TO swipe an easy dinner - a wolf borrows the tools humans have left on the scene.
Where temperate rainforest meets the Pacific Ocean near Bella Bella, British Columbia, the Heiltsuk, a Canadian First Nation, have worked to contain a European green crab problem.
In 2021, the nation's Guardian program, which stewards lands and waters, set baited traps to remove this invasive species. But the traps were repeatedly torn apart. To identify the crab trap crook, a remote camera was set up in May 2024.
In the footage thus obtained, a wolf swims to the shallow from deep water, towing the buoy attached to the trap. She then backs toward shore while raising the rope to the surface.
After dropping the buoy and shaking herself partly dry, she returns to the water, gathers another length of rope and pulls again.
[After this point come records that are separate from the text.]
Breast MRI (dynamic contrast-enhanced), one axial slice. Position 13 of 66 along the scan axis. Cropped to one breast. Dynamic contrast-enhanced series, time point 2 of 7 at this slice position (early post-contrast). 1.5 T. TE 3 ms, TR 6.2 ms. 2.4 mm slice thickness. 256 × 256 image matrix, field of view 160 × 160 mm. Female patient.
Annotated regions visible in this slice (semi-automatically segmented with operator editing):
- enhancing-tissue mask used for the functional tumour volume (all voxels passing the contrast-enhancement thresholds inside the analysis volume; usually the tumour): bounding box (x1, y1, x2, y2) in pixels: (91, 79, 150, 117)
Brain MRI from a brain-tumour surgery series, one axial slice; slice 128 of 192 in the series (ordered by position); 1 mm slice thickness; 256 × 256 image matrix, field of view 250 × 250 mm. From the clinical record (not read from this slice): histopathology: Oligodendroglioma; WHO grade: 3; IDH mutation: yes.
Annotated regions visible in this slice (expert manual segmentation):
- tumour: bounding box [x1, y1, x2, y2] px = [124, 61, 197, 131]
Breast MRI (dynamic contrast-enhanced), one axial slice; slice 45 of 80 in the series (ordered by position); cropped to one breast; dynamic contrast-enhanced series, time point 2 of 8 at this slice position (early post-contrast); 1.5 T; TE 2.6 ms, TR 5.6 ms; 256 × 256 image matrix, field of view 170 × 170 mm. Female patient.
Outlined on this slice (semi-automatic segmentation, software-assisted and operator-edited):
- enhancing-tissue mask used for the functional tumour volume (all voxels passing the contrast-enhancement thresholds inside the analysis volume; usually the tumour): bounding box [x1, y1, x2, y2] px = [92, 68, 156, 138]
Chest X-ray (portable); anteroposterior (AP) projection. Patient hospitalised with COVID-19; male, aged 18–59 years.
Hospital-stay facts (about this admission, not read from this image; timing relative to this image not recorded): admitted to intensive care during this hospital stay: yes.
On a third pull the top rises into water shallow enough for her to grasp the trap itself.
Then, tearing through the nettings to reach the bait cup, she surfaces it up the beach, places it upright, licks out the sea lion strips that serve as bait and gobbles them down.
The researchers describe the footage as the first documented instance off a wolf using a tool.
To Sabina Nowak, a wolf ecologist at the University of Warsaw not involved in the study, the discovery is not shocking.
'' They're so intelligent,'' she said.
The World Students Society thanks Lesley Evans Ogden.